%%

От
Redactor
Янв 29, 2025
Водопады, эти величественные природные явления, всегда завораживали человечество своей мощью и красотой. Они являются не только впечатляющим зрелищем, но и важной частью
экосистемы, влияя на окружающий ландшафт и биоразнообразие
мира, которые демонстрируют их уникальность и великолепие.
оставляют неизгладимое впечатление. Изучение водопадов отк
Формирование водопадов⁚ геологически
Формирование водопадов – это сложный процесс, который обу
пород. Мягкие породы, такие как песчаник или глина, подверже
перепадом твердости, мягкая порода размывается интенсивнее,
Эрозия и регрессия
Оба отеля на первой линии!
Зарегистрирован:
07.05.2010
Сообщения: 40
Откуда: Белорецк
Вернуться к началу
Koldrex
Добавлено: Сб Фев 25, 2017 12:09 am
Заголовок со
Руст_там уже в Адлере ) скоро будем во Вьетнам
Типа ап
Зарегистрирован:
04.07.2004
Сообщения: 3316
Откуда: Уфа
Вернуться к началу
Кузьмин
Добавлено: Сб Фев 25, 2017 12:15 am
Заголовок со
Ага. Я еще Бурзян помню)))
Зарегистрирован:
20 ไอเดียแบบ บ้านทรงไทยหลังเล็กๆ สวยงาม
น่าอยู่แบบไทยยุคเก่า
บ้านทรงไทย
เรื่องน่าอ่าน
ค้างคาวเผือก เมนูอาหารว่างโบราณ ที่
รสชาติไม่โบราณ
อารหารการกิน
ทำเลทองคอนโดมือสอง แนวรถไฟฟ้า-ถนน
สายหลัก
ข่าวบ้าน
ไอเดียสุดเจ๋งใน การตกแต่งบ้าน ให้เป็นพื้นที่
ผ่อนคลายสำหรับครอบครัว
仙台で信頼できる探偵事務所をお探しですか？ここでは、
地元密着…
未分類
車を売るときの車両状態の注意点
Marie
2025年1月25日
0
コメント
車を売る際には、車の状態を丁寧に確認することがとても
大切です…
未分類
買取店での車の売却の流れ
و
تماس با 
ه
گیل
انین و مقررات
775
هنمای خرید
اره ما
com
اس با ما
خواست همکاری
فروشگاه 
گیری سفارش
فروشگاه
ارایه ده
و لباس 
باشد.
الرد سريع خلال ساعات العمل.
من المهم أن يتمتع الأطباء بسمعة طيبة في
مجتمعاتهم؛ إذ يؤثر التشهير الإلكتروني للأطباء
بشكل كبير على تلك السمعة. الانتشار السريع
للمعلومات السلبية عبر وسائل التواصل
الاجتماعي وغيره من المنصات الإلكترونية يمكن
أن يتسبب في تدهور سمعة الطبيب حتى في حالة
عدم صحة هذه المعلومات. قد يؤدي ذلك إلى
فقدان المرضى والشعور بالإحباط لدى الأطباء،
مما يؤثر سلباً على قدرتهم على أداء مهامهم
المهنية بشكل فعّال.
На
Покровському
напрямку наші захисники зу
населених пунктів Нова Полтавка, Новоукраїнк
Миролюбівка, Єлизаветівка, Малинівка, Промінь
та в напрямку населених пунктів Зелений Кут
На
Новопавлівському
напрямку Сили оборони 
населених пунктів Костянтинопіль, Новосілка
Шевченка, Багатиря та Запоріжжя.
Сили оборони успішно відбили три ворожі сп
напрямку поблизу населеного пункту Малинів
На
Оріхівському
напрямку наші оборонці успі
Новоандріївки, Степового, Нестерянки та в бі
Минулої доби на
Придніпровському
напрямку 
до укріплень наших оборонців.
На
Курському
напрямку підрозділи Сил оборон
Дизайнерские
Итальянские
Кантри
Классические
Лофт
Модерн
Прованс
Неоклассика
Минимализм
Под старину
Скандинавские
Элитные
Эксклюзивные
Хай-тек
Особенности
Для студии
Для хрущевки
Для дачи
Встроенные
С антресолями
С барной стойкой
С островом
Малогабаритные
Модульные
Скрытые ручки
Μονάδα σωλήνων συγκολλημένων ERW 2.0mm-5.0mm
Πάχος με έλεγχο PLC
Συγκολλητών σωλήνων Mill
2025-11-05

%%
%%

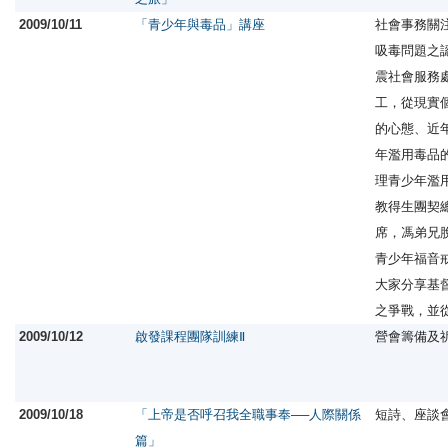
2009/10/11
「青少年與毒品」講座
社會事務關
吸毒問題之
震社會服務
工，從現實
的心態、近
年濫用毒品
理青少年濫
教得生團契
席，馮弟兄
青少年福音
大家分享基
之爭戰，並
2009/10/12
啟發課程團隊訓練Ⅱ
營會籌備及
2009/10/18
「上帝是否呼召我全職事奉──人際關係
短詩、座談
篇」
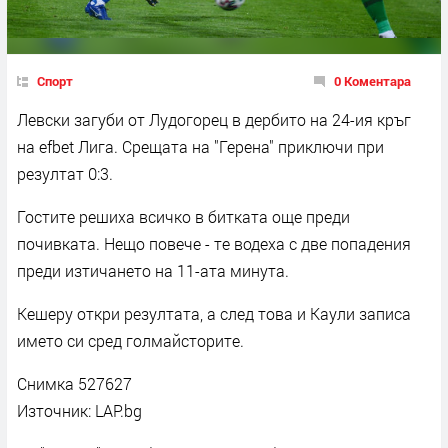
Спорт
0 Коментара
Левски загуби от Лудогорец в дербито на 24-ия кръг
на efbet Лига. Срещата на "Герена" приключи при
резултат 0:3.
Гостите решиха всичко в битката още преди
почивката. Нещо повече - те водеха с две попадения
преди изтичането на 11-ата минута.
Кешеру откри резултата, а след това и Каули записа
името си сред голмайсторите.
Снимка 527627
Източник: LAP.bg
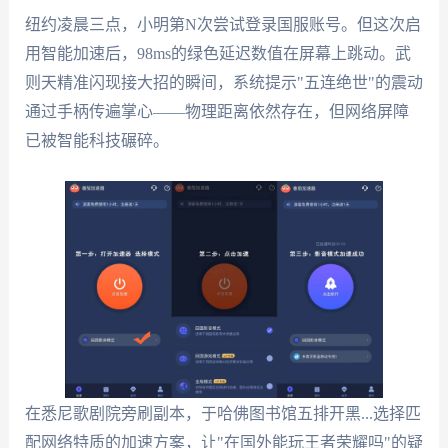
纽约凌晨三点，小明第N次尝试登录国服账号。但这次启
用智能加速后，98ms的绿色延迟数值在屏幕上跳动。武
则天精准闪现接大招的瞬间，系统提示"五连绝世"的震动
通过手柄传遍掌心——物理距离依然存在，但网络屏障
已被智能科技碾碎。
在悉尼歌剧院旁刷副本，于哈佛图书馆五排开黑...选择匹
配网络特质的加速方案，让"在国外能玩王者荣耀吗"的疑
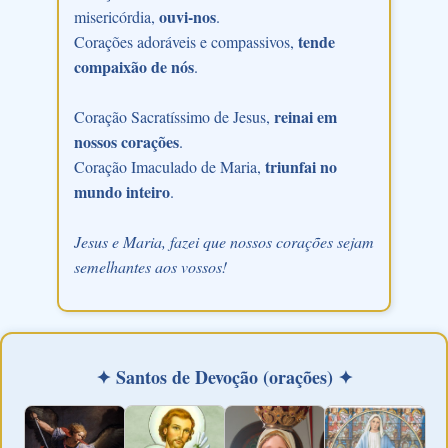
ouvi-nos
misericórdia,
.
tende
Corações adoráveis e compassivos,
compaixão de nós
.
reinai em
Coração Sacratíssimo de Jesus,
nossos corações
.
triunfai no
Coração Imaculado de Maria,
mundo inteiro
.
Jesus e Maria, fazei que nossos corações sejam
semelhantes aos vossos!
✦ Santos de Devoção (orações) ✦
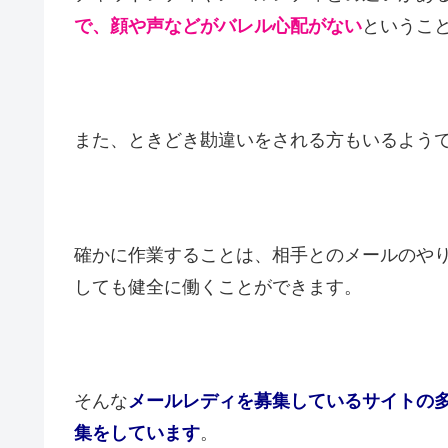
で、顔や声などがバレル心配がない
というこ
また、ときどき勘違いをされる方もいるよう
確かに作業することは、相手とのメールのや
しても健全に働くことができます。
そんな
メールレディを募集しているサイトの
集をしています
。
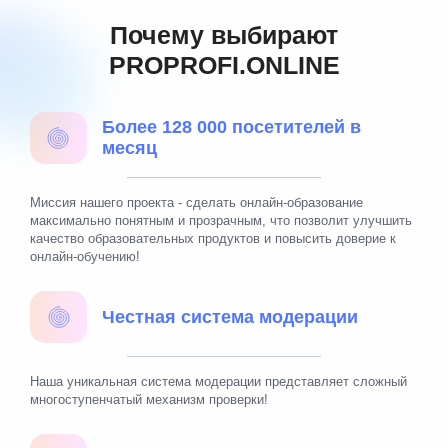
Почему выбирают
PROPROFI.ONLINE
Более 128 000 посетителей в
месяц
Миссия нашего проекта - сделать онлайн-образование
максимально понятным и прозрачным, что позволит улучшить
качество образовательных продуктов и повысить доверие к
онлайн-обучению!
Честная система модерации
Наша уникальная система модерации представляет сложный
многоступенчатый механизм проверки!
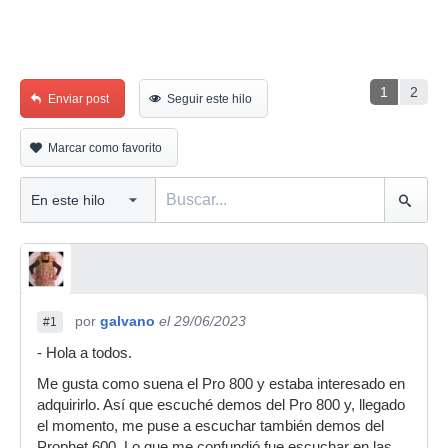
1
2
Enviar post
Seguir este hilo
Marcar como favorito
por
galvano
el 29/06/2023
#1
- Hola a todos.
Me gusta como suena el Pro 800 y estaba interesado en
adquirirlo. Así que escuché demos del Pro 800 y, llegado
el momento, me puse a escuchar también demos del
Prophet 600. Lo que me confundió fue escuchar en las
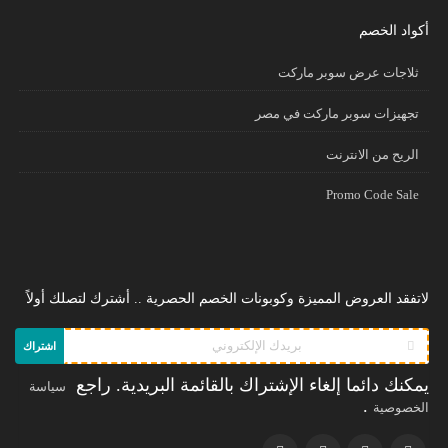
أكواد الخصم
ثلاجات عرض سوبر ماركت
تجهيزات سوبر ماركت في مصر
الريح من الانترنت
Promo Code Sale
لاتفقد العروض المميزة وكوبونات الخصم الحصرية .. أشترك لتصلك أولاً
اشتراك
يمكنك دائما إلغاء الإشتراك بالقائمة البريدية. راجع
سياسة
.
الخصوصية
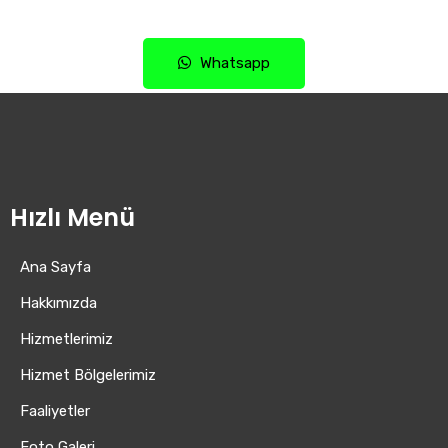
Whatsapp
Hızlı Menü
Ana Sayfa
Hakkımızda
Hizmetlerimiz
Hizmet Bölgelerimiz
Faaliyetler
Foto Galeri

%%
%%

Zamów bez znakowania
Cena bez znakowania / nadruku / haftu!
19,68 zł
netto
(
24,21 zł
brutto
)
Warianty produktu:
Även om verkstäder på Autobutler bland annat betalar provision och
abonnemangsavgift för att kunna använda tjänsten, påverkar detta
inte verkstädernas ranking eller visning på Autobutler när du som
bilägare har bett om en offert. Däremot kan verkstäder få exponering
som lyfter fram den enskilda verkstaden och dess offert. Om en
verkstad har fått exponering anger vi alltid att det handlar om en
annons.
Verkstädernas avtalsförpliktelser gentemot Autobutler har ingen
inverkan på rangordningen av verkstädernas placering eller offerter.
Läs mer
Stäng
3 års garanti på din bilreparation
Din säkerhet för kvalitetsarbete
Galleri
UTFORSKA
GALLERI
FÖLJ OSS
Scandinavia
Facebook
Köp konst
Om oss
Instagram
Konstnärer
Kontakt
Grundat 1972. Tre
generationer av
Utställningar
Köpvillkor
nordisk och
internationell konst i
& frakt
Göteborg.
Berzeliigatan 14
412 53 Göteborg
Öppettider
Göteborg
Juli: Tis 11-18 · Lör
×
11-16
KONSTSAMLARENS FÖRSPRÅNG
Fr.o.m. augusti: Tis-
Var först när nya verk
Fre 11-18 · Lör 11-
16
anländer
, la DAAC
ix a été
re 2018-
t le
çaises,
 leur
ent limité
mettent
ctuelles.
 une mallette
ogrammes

%%

**Directions:**
Read through the entries and copy every line that includes "exponering".

**Exercise solution:**
bilägare har bett om en offert. Däremot kan verkstäder få exponering
verkstad har fått exponering anger vi alltid att det handlar om en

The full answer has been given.